## Stated task
Pick out every line in the records below that contains the string "azim".

## Supplied entries
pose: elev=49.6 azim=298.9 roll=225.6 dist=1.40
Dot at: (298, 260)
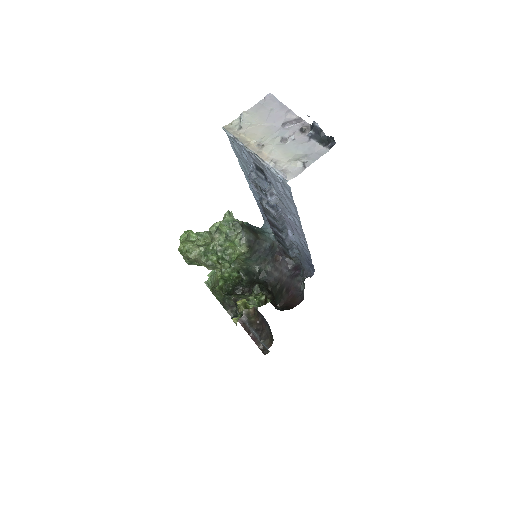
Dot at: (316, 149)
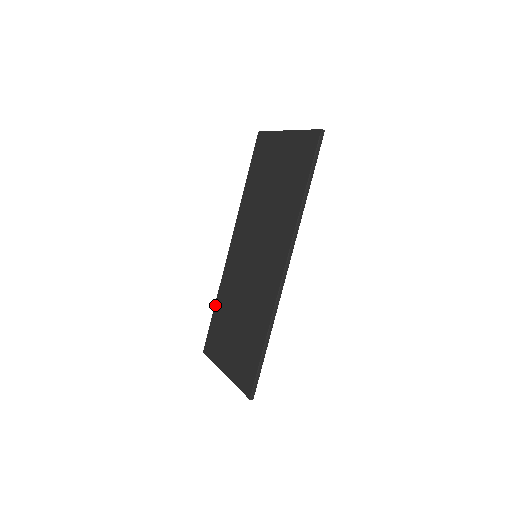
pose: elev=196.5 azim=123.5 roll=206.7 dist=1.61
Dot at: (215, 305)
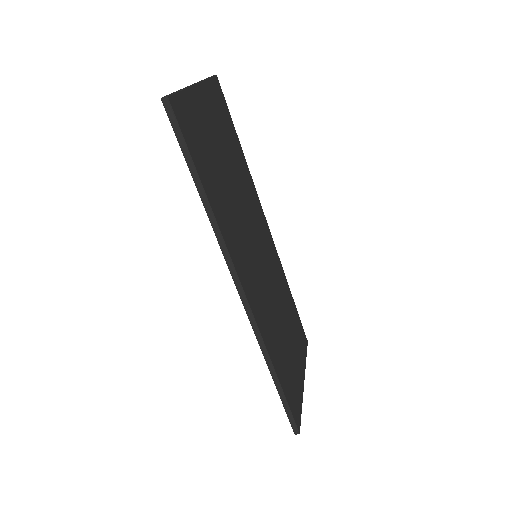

## Answer
pose: elev=49.6 azim=298.9 roll=225.6 dist=1.40
pose: elev=196.5 azim=123.5 roll=206.7 dist=1.61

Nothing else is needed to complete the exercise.